◆ How to complete this task
Write out exactly the lines from the first line of the records below through the line that contains "Level of explanation", and stop there.

◆ Excerpted records
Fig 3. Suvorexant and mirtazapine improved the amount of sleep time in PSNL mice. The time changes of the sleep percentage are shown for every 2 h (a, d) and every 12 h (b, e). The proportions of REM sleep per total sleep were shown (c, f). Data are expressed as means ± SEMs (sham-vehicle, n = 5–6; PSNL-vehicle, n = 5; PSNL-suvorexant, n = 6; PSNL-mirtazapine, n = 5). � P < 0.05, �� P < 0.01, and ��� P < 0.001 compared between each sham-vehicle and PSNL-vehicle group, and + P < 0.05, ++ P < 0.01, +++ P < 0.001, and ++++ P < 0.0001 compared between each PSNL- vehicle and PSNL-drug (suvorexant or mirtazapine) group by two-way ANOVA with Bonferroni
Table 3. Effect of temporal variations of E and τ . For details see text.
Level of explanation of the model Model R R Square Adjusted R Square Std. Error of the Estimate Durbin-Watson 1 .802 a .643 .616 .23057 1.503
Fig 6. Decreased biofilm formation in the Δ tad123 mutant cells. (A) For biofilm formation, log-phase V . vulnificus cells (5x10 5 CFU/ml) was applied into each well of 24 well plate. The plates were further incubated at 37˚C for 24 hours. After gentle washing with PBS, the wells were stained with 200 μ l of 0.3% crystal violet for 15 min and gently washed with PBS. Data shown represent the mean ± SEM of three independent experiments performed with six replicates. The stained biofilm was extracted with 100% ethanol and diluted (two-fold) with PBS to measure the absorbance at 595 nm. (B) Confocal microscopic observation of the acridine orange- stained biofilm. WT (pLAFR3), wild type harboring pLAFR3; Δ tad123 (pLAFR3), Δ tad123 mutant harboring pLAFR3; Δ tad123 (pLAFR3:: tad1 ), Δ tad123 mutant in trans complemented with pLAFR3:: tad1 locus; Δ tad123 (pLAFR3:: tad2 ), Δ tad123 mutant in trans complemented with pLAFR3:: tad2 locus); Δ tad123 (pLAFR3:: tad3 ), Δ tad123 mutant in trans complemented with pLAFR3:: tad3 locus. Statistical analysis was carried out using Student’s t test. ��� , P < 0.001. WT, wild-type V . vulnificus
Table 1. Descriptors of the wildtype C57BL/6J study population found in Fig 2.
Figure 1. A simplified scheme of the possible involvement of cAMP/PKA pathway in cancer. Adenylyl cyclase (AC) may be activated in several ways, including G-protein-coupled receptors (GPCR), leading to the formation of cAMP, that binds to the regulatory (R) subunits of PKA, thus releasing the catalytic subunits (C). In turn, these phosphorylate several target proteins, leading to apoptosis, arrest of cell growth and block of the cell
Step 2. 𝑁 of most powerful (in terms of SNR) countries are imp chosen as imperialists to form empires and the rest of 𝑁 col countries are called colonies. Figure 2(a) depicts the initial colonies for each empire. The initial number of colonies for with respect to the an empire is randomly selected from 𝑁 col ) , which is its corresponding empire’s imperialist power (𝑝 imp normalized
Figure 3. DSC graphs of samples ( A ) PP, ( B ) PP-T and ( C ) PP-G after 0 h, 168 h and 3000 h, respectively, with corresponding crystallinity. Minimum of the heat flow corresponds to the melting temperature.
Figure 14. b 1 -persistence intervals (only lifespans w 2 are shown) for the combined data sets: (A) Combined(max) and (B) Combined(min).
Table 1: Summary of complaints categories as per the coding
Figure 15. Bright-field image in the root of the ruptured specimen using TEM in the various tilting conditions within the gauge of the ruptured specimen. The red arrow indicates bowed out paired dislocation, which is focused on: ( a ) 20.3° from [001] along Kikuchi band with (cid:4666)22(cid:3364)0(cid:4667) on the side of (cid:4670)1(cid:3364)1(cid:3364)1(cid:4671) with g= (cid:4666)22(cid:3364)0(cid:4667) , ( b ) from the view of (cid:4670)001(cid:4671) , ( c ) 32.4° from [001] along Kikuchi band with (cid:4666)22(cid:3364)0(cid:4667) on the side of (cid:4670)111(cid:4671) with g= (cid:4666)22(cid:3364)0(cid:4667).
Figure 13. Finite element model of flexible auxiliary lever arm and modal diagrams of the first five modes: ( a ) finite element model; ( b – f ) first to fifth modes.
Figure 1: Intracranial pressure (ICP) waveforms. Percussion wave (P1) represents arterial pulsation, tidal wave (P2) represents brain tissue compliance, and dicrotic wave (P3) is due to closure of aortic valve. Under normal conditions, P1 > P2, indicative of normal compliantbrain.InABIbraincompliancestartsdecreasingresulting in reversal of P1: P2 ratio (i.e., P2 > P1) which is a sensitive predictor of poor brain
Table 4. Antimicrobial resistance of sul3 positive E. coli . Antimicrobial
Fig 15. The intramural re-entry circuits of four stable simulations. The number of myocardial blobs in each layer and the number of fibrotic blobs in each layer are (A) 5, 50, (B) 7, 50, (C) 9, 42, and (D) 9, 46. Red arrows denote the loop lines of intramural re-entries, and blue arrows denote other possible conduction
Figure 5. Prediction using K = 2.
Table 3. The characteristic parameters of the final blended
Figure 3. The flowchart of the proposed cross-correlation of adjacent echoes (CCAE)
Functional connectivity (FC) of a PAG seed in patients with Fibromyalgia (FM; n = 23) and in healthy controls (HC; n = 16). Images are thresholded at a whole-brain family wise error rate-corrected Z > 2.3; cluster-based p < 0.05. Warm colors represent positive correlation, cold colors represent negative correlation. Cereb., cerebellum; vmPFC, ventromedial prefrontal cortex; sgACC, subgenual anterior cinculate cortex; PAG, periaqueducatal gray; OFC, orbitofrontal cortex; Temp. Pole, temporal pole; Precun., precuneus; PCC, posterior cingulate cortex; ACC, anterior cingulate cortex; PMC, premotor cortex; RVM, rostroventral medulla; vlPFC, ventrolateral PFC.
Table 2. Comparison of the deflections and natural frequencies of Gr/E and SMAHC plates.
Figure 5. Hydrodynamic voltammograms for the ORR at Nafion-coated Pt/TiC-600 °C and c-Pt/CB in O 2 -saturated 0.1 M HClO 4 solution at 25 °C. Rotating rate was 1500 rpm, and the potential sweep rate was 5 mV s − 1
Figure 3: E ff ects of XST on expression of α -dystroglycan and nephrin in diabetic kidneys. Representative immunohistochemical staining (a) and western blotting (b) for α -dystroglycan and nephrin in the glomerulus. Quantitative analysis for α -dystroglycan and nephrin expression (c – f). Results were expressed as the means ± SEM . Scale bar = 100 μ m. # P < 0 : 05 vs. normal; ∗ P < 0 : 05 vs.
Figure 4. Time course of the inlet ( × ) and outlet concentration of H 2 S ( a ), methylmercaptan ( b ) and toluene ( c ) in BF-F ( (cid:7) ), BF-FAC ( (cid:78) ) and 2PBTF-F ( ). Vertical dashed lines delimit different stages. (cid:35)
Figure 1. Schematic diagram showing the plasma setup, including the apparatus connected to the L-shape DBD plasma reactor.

◆ Expected answer
Fig 3. Suvorexant and mirtazapine improved the amount of sleep time in PSNL mice. The time changes of the sleep percentage are shown for every 2 h (a, d) and every 12 h (b, e). The proportions of REM sleep per total sleep were shown (c, f). Data are expressed as means ± SEMs (sham-vehicle, n = 5–6; PSNL-vehicle, n = 5; PSNL-suvorexant, n = 6; PSNL-mirtazapine, n = 5). � P < 0.05, �� P < 0.01, and ��� P < 0.001 compared between each sham-vehicle and PSNL-vehicle group, and + P < 0.05, ++ P < 0.01, +++ P < 0.001, and ++++ P < 0.0001 compared between each PSNL- vehicle and PSNL-drug (suvorexant or mirtazapine) group by two-way ANOVA with Bonferroni
Table 3. Effect of temporal variations of E and τ . For details see text.
Level of explanation of the model Model R R Square Adjusted R Square Std. Error of the Estimate Durbin-Watson 1 .802 a .643 .616 .23057 1.503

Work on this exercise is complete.